------ Record extracts ------
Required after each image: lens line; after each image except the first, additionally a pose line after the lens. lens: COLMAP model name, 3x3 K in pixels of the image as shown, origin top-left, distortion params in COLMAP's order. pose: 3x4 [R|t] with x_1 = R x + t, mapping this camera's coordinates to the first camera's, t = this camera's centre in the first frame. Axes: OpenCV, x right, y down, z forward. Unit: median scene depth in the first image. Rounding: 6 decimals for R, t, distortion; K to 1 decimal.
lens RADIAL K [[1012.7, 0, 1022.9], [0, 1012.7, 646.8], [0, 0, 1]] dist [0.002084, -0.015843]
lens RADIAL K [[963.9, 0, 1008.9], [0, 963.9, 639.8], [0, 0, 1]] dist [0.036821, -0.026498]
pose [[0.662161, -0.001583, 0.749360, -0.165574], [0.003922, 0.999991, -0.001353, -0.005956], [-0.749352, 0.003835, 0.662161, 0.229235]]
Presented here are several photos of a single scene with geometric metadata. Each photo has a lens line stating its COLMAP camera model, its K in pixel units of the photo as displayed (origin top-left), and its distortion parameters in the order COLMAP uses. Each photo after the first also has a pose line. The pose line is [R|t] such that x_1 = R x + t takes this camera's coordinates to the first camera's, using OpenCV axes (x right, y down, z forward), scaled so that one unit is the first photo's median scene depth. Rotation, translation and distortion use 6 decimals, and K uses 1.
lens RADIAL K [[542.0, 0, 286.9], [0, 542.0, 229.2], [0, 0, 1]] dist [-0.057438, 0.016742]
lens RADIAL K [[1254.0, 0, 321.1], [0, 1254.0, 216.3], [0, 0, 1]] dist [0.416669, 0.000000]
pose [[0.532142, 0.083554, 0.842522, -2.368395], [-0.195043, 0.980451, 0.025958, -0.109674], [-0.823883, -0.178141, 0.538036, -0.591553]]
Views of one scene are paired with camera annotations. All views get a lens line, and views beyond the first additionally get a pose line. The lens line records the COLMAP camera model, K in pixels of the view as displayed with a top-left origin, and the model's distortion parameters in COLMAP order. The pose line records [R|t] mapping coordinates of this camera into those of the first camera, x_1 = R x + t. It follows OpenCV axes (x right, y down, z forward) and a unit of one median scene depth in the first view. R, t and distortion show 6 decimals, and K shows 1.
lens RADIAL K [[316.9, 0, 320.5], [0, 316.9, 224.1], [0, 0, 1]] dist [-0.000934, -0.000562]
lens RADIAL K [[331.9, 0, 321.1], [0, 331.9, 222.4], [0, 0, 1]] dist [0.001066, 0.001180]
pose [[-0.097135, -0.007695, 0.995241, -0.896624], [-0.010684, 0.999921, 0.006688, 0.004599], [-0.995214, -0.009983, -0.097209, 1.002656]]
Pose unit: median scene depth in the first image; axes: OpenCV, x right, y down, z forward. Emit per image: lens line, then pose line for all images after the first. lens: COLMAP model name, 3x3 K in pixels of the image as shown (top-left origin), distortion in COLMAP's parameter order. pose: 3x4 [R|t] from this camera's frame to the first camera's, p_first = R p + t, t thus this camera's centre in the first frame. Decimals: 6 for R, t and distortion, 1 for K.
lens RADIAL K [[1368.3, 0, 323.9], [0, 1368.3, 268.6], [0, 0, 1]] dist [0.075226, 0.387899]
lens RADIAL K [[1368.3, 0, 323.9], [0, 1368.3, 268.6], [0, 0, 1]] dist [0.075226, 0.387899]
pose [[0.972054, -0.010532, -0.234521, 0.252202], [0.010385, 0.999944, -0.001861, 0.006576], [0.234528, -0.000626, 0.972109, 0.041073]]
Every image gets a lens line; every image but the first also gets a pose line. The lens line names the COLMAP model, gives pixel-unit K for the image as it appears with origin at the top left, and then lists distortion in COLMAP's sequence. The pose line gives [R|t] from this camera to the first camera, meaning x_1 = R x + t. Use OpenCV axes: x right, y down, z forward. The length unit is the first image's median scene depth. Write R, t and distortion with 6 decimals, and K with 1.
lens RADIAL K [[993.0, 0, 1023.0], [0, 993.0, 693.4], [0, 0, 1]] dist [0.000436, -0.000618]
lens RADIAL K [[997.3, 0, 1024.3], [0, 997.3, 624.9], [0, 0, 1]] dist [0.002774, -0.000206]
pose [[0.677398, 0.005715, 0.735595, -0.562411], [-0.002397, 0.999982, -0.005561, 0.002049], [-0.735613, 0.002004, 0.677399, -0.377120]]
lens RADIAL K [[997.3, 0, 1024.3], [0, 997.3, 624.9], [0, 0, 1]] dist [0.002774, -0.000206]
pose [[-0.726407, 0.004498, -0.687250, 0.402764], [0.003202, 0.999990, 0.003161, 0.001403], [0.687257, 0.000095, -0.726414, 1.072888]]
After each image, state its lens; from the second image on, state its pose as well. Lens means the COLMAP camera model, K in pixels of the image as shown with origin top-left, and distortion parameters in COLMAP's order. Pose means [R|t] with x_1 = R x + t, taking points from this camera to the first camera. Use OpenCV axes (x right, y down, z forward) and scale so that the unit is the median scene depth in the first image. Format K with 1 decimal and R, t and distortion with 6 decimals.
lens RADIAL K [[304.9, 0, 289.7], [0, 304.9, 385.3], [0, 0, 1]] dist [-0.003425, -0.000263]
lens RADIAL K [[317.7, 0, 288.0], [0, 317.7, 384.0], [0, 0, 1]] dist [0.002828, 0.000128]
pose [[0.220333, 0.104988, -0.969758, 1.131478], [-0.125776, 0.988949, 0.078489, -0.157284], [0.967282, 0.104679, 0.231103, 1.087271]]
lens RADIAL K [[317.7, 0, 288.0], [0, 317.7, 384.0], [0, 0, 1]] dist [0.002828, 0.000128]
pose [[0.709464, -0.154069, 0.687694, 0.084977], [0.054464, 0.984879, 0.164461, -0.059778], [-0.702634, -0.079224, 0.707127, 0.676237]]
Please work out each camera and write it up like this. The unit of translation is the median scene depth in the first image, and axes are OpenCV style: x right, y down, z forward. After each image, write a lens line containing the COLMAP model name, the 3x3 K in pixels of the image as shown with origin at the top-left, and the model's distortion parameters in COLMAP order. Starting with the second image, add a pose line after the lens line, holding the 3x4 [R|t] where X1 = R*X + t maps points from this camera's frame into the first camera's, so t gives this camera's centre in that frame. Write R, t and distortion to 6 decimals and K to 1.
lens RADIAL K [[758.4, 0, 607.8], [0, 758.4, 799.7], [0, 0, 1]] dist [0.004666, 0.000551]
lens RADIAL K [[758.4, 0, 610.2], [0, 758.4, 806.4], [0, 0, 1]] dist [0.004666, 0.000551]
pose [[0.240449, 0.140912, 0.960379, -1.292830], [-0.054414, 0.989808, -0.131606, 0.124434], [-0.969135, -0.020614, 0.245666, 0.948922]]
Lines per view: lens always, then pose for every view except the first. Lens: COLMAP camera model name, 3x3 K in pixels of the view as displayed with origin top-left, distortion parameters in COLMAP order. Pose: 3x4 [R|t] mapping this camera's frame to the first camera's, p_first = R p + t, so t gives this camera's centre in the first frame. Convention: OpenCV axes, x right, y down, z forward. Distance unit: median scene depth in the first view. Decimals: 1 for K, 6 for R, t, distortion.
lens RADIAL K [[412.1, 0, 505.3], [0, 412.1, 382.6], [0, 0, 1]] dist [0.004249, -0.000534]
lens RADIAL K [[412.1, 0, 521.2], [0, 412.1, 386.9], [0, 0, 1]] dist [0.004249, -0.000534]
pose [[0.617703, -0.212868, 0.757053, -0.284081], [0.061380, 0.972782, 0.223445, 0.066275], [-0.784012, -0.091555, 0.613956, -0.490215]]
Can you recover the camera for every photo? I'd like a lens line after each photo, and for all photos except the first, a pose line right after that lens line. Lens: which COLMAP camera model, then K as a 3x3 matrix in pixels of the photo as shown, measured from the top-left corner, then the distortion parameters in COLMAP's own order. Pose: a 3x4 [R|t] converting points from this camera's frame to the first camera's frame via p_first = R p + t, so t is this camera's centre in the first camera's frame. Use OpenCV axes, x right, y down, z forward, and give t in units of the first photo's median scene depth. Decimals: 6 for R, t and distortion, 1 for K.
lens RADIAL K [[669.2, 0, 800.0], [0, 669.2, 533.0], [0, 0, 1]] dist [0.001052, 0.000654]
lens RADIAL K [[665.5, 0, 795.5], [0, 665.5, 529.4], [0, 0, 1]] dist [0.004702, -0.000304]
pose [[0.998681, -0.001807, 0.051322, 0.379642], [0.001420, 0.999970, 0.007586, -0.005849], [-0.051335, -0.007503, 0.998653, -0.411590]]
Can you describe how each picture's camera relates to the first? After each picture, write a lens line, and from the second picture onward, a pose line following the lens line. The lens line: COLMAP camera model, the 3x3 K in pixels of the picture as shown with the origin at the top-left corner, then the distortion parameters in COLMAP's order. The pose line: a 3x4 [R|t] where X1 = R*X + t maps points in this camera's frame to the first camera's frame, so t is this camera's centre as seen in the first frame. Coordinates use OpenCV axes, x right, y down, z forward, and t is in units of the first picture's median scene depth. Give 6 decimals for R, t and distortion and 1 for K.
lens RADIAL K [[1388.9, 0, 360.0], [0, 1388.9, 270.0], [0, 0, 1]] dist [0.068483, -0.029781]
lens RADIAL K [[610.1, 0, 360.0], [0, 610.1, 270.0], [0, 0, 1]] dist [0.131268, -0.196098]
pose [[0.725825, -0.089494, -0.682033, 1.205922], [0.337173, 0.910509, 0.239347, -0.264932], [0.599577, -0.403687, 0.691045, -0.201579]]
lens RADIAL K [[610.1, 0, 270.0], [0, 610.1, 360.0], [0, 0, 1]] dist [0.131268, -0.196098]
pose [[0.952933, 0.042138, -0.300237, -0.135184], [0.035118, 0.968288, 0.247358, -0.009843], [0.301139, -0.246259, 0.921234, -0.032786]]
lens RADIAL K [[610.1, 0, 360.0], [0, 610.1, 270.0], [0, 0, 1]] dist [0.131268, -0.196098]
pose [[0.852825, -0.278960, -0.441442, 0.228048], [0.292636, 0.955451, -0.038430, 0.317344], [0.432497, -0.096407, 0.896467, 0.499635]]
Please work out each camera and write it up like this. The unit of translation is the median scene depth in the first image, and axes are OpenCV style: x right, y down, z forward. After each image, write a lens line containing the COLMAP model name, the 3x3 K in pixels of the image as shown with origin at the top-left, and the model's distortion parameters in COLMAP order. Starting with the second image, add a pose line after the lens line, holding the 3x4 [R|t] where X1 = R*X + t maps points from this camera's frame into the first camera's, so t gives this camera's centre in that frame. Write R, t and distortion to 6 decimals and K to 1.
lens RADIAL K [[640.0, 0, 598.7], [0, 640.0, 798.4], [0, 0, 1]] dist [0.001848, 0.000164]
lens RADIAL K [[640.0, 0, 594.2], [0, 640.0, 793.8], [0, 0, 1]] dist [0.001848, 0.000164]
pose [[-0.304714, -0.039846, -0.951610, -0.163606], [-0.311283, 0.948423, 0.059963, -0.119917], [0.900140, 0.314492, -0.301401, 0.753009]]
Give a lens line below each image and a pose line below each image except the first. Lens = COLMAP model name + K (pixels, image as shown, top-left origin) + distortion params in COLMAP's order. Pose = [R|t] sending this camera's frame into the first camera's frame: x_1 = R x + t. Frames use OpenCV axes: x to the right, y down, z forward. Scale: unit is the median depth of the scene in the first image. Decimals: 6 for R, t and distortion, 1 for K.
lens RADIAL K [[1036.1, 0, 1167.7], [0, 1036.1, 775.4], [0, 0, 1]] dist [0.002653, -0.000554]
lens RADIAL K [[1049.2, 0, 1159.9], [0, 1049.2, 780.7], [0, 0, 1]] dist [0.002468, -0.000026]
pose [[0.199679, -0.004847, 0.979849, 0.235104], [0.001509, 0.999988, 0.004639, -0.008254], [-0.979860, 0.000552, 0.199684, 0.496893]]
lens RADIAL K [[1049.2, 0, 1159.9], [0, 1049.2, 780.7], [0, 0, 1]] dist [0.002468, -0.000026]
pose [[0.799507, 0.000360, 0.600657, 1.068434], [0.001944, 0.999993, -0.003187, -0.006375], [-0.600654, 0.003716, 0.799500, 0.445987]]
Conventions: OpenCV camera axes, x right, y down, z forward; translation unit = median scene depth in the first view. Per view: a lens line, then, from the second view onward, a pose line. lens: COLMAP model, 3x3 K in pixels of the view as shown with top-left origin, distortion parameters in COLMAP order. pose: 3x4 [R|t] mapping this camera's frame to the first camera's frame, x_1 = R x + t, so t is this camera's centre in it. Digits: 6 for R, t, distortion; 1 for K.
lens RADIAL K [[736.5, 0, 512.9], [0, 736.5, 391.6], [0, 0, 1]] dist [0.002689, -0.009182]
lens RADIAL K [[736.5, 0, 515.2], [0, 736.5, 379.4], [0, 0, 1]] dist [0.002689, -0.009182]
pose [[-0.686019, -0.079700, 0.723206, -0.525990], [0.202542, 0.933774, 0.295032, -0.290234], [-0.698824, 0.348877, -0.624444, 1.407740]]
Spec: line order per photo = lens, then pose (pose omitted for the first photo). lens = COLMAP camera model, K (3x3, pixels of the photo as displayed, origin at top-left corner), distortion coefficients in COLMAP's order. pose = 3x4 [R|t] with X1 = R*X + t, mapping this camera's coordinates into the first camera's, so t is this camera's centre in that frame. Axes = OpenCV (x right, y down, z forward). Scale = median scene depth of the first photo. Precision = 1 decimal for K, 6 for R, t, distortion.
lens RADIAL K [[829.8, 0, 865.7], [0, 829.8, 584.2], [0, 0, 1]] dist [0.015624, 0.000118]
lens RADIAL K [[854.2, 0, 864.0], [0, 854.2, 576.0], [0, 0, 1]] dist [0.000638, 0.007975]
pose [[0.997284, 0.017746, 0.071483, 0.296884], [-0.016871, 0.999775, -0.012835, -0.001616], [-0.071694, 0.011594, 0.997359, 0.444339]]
------
• [Aim of the task]
Copy the stretch of the material from the line containing "Views of one" through the line containing "dist [0.001066, 0.001180]", without changing anything.

• [Reply to the task]
Views of one scene are paired with camera annotations. All views get a lens line, and views beyond the first additionally get a pose line. The lens line records the COLMAP camera model, K in pixels of the view as displayed with a top-left origin, and the model's distortion parameters in COLMAP order. The pose line records [R|t] mapping coordinates of this camera into those of the first camera, x_1 = R x + t. It follows OpenCV axes (x right, y down, z forward) and a unit of one median scene depth in the first view. R, t and distortion show 6 decimals, and K shows 1.
lens RADIAL K [[316.9, 0, 320.5], [0, 316.9, 224.1], [0, 0, 1]] dist [-0.000934, -0.000562]
lens RADIAL K [[331.9, 0, 321.1], [0, 331.9, 222.4], [0, 0, 1]] dist [0.001066, 0.001180]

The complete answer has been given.